▶ _Exercise requirements_: Show every line from the data below that includes "center".

▶ _Input material_:
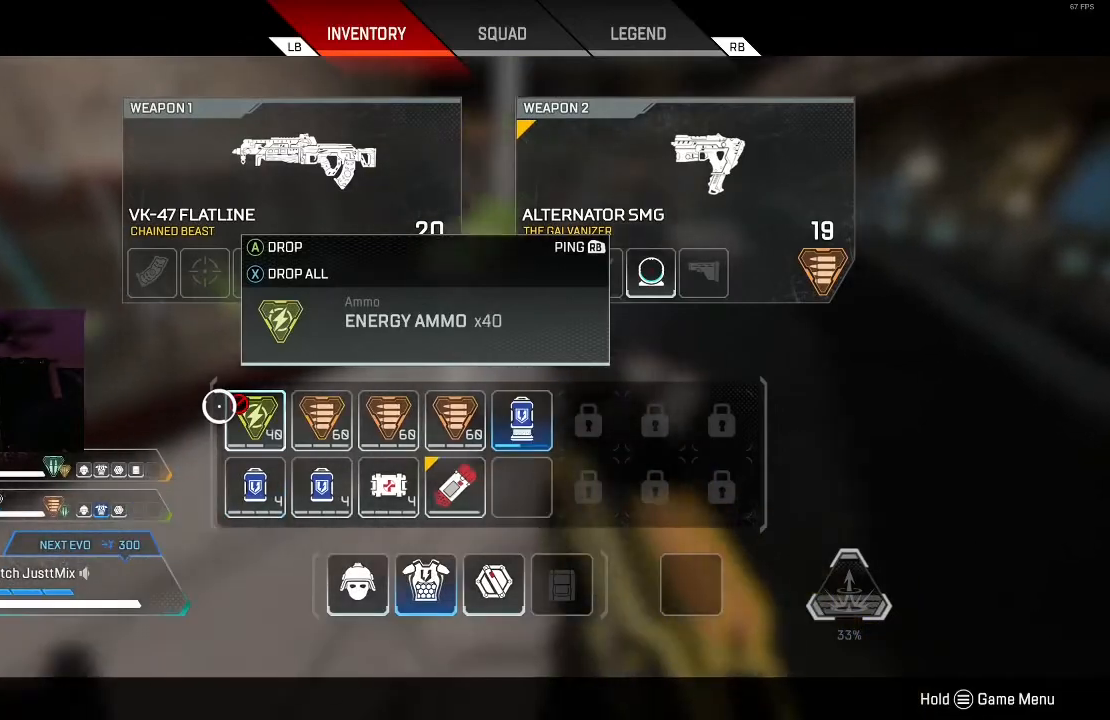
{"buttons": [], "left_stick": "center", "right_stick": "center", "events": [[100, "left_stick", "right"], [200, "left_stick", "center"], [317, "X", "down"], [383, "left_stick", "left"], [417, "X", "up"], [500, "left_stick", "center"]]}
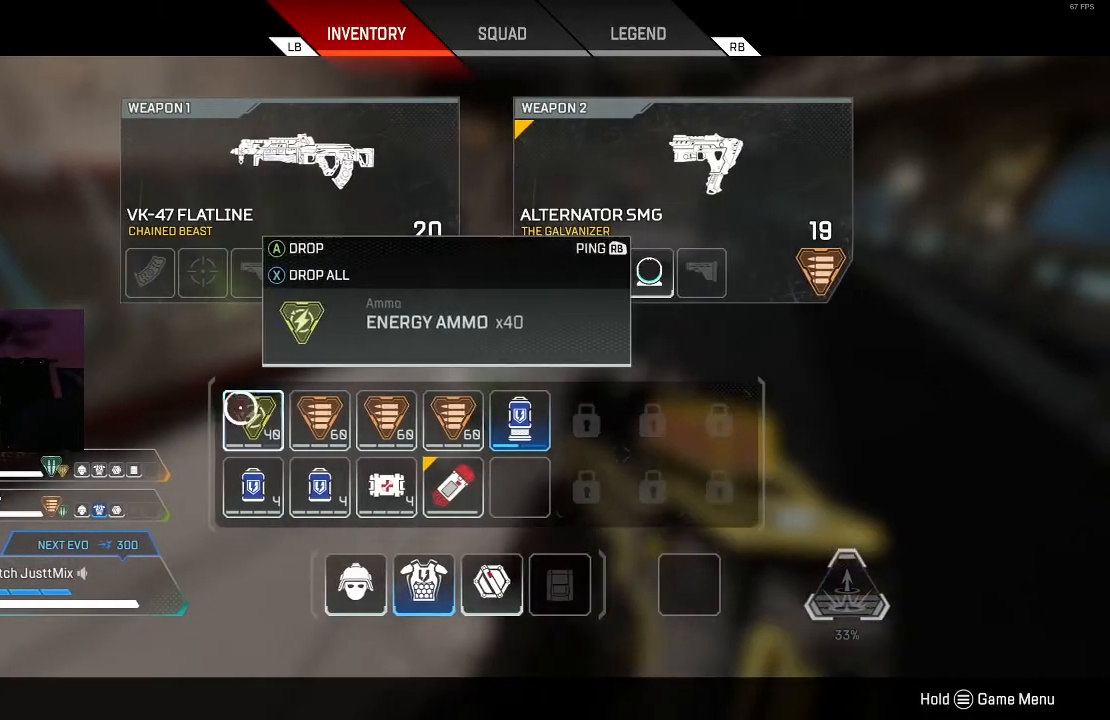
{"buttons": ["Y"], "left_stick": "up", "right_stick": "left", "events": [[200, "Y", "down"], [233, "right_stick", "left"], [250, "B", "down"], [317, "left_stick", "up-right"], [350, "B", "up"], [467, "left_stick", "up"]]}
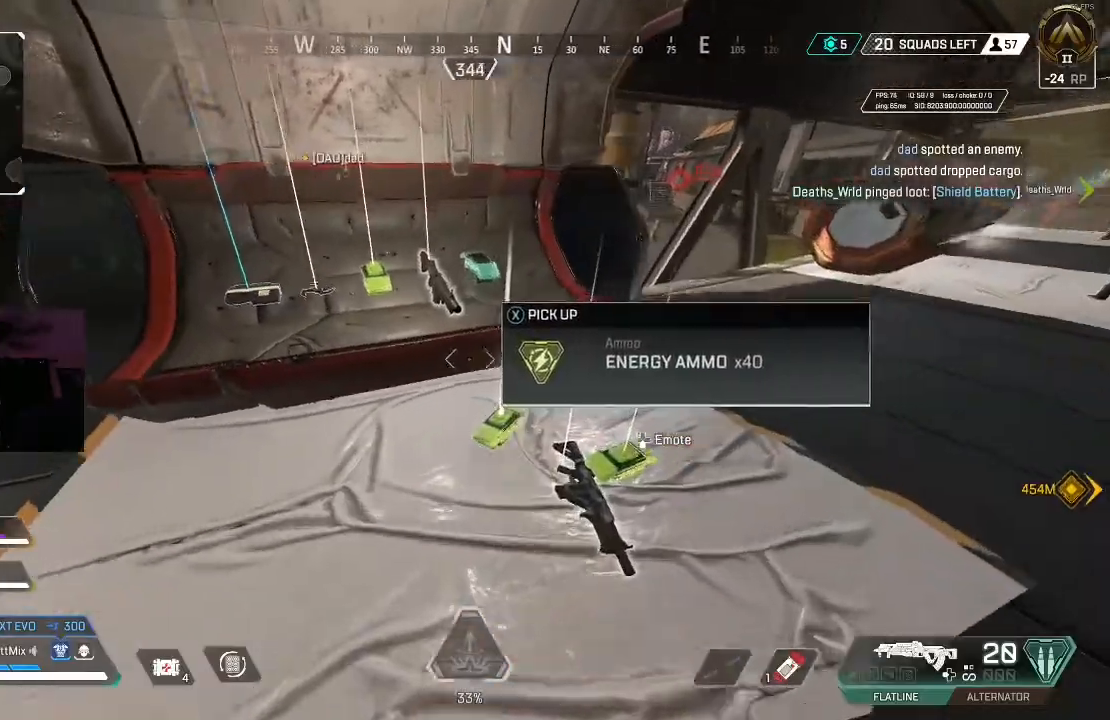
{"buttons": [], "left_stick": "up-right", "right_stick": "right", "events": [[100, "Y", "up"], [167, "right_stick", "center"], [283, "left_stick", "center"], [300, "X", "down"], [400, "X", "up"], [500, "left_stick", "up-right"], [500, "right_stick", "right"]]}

...

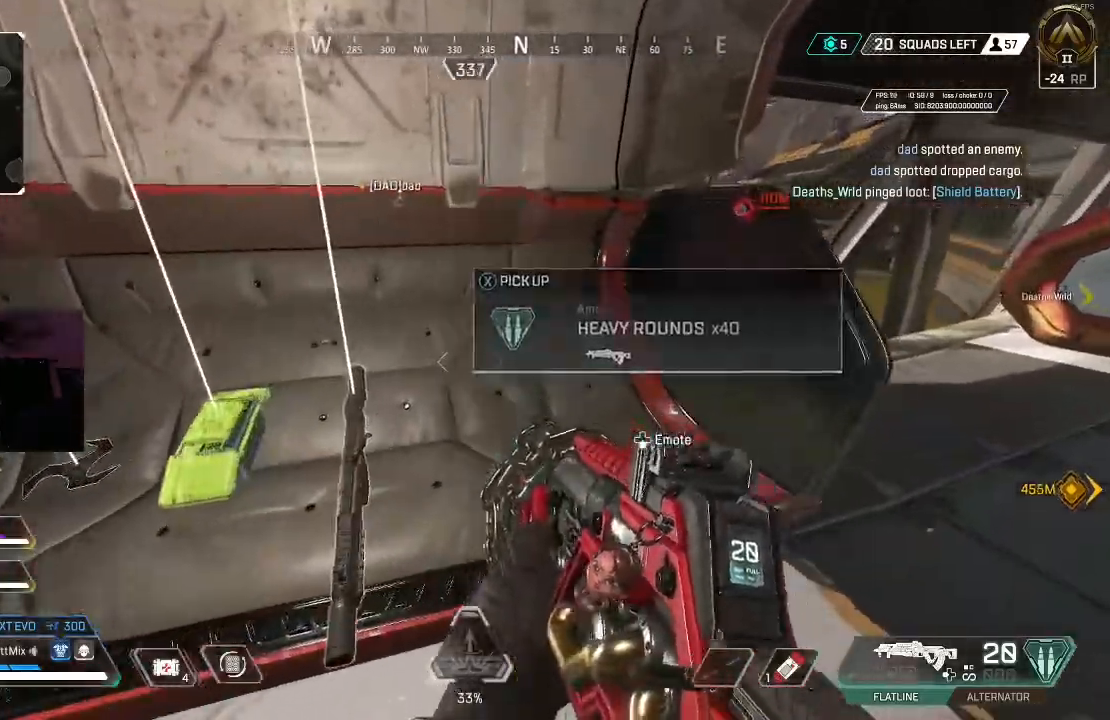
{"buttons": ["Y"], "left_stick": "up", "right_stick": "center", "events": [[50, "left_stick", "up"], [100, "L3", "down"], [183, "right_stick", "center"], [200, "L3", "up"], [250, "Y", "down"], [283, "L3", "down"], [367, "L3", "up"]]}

▶ _Result_:
{"buttons": [], "left_stick": "center", "right_stick": "center", "events": [[100, "left_stick", "right"], [200, "left_stick", "center"], [317, "X", "down"], [383, "left_stick", "left"], [417, "X", "up"], [500, "left_stick", "center"]]}
{"buttons": [], "left_stick": "up-right", "right_stick": "right", "events": [[100, "Y", "up"], [167, "right_stick", "center"], [283, "left_stick", "center"], [300, "X", "down"], [400, "X", "up"], [500, "left_stick", "up-right"], [500, "right_stick", "right"]]}
{"buttons": ["Y"], "left_stick": "up", "right_stick": "center", "events": [[50, "left_stick", "up"], [100, "L3", "down"], [183, "right_stick", "center"], [200, "L3", "up"], [250, "Y", "down"], [283, "L3", "down"], [367, "L3", "up"]]}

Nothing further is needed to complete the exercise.